Sohn erwürgte zu Fasching eigenen Vater

Streit um Pflege der dementen Mutter eskaliert

Sohn erwürgte zu Fasching eigenen Vater

Der 42-Jährige hatte selbst die Rettung gerufen und dabei Schlimmes angedeutet.

 

Das Todesdrama nahm am vergangenen Faschingsdienstag in einem Vier-Familien-Haus in der Eichbergstraße in Enns (Bez. Linz-Land) seinen Lauf.

Ein 42-Jähriger soll seinen Vater (78) – einen früheren Gemeinderat und Gründungsobmann des Familienbundzentrums in Enns – mit beiden Händen am Hals gepackt und so lange zugedrückt haben, bis der Pensionist Josef P. tot zusammenbrach.

Direkt nach der schrecklichen Tat, als der Senior leblos am Boden lag, griff Christian P. gegen 18.50 Uhr selbst zum Telefon und alarmierte die Rettung. Mit den Worten „und bringen sie die Polizei gleich mit“ deutete der 42-Jährige gleich an, dass etwas Schlimmes passiert sein muss.

Tragödie passierte vor den Augen der Ehefrau

Besonders tragisch: Die Mutter des Angreifers und Ehefrau des Opfers wurde Zeugin des Angriffs und musste die Tragödie mit ansehen. Als der Notarzt eintraf, gab es für den Senior allerdings keine Rettung mehr. Sämtliche Wiederbelebungsversuche kamen zu spät.
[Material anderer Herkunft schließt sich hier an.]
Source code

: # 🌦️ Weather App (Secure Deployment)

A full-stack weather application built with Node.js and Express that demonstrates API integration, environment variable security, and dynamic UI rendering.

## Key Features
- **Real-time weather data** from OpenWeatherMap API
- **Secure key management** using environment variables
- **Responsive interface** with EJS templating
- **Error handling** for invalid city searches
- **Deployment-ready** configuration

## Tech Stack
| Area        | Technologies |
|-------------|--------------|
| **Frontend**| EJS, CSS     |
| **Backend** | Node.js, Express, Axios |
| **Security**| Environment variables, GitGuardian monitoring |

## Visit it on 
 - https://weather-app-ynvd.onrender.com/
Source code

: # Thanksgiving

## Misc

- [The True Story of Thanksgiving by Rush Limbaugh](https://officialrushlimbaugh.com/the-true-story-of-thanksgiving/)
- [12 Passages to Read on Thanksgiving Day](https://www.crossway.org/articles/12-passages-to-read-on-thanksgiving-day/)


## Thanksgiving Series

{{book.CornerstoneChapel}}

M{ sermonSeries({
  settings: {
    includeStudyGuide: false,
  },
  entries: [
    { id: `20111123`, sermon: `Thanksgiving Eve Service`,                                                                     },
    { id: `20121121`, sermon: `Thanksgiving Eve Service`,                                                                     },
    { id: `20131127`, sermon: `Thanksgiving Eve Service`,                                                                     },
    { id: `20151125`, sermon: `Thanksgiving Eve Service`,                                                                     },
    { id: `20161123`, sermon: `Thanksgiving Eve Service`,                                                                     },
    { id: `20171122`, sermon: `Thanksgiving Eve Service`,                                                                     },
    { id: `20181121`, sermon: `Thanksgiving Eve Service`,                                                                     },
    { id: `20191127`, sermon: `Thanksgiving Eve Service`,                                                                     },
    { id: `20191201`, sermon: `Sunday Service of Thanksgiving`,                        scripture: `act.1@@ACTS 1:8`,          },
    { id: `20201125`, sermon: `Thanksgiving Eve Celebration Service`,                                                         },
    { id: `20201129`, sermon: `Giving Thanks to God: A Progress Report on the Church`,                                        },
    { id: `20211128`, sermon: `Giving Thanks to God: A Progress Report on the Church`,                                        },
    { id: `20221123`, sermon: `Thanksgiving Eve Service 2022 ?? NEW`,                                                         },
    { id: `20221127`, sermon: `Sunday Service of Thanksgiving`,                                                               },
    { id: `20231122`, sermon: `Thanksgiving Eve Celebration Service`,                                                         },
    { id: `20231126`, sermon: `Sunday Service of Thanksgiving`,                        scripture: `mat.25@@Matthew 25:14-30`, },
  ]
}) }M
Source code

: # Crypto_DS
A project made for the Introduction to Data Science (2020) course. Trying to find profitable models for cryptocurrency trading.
Christian P., der sich widerstandslos festnehmen ließ, zeigte sich in seinen ersten Einvernahmen geständig, ohne aber ein konkretes Motiv zu nennen. Der Tat sollen jedoch offenbar jahrelange Streitigkeiten um die Pflege der demenzkranken Mutter bzw. Ehefrau vorausgegangen sein.

Am heutigen Dienstag steht Christian P. in Steyr wegen Mordes vor Gericht. Ihm droht lebenslange Haft. Es gilt die Unschuldsvermutung.